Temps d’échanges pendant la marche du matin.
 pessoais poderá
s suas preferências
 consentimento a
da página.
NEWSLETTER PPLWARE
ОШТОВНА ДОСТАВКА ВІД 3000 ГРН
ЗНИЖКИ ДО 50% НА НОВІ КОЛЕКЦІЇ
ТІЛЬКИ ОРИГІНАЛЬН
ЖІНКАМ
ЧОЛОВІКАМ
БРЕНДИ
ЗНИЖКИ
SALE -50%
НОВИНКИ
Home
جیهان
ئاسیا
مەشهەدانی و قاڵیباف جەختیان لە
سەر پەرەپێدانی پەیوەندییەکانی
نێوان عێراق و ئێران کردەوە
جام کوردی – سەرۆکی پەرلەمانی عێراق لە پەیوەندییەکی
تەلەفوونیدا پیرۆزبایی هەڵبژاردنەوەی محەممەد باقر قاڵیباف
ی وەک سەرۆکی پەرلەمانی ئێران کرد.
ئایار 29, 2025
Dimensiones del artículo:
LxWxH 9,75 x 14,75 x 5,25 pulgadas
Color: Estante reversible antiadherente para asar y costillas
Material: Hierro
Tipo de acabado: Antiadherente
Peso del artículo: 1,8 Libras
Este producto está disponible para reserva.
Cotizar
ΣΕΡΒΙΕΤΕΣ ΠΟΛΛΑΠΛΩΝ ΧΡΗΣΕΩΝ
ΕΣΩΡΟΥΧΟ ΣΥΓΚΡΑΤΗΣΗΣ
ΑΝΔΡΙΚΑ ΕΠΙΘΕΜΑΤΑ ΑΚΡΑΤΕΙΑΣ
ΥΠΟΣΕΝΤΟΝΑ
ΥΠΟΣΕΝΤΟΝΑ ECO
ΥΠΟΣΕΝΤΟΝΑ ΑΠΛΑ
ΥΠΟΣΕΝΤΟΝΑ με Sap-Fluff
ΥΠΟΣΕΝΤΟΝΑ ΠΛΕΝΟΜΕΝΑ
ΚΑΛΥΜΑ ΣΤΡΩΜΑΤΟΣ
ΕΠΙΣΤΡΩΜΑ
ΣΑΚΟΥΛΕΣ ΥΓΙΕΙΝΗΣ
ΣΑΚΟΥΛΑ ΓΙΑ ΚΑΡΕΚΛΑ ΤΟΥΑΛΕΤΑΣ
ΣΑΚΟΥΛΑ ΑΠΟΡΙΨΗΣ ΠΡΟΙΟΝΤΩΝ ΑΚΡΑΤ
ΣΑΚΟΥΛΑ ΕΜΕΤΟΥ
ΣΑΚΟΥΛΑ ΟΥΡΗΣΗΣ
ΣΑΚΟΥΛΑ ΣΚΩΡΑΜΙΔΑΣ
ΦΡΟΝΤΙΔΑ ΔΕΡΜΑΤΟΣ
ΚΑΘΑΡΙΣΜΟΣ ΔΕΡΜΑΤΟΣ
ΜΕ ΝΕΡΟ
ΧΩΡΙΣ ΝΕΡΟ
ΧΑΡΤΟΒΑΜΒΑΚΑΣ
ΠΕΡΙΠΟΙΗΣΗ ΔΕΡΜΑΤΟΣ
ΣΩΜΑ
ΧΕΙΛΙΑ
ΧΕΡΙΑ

----

What is being asked: Could you quote every line of text from the records above, verbatim and in its original order?

Solution below:
Temps d’échanges pendant la marche du matin.
 pessoais poderá
s suas preferências
 consentimento a
da página.
NEWSLETTER PPLWARE
ОШТОВНА ДОСТАВКА ВІД 3000 ГРН
ЗНИЖКИ ДО 50% НА НОВІ КОЛЕКЦІЇ
ТІЛЬКИ ОРИГІНАЛЬН
ЖІНКАМ
ЧОЛОВІКАМ
БРЕНДИ
ЗНИЖКИ
SALE -50%
НОВИНКИ
Home
جیهان
ئاسیا
مەشهەدانی و قاڵیباف جەختیان لە
سەر پەرەپێدانی پەیوەندییەکانی
نێوان عێراق و ئێران کردەوە
جام کوردی – سەرۆکی پەرلەمانی عێراق لە پەیوەندییەکی
تەلەفوونیدا پیرۆزبایی هەڵبژاردنەوەی محەممەد باقر قاڵیباف
ی وەک سەرۆکی پەرلەمانی ئێران کرد.
ئایار 29, 2025
Dimensiones del artículo:
LxWxH 9,75 x 14,75 x 5,25 pulgadas
Color: Estante reversible antiadherente para asar y costillas
Material: Hierro
Tipo de acabado: Antiadherente
Peso del artículo: 1,8 Libras
Este producto está disponible para reserva.
Cotizar
ΣΕΡΒΙΕΤΕΣ ΠΟΛΛΑΠΛΩΝ ΧΡΗΣΕΩΝ
ΕΣΩΡΟΥΧΟ ΣΥΓΚΡΑΤΗΣΗΣ
ΑΝΔΡΙΚΑ ΕΠΙΘΕΜΑΤΑ ΑΚΡΑΤΕΙΑΣ
ΥΠΟΣΕΝΤΟΝΑ
ΥΠΟΣΕΝΤΟΝΑ ECO
ΥΠΟΣΕΝΤΟΝΑ ΑΠΛΑ
ΥΠΟΣΕΝΤΟΝΑ με Sap-Fluff
ΥΠΟΣΕΝΤΟΝΑ ΠΛΕΝΟΜΕΝΑ
ΚΑΛΥΜΑ ΣΤΡΩΜΑΤΟΣ
ΕΠΙΣΤΡΩΜΑ
ΣΑΚΟΥΛΕΣ ΥΓΙΕΙΝΗΣ
ΣΑΚΟΥΛΑ ΓΙΑ ΚΑΡΕΚΛΑ ΤΟΥΑΛΕΤΑΣ
ΣΑΚΟΥΛΑ ΑΠΟΡΙΨΗΣ ΠΡΟΙΟΝΤΩΝ ΑΚΡΑΤ
ΣΑΚΟΥΛΑ ΕΜΕΤΟΥ
ΣΑΚΟΥΛΑ ΟΥΡΗΣΗΣ
ΣΑΚΟΥΛΑ ΣΚΩΡΑΜΙΔΑΣ
ΦΡΟΝΤΙΔΑ ΔΕΡΜΑΤΟΣ
ΚΑΘΑΡΙΣΜΟΣ ΔΕΡΜΑΤΟΣ
ΜΕ ΝΕΡΟ
ΧΩΡΙΣ ΝΕΡΟ
ΧΑΡΤΟΒΑΜΒΑΚΑΣ
ΠΕΡΙΠΟΙΗΣΗ ΔΕΡΜΑΤΟΣ
ΣΩΜΑ
ΧΕΙΛΙΑ
ΧΕΡΙΑ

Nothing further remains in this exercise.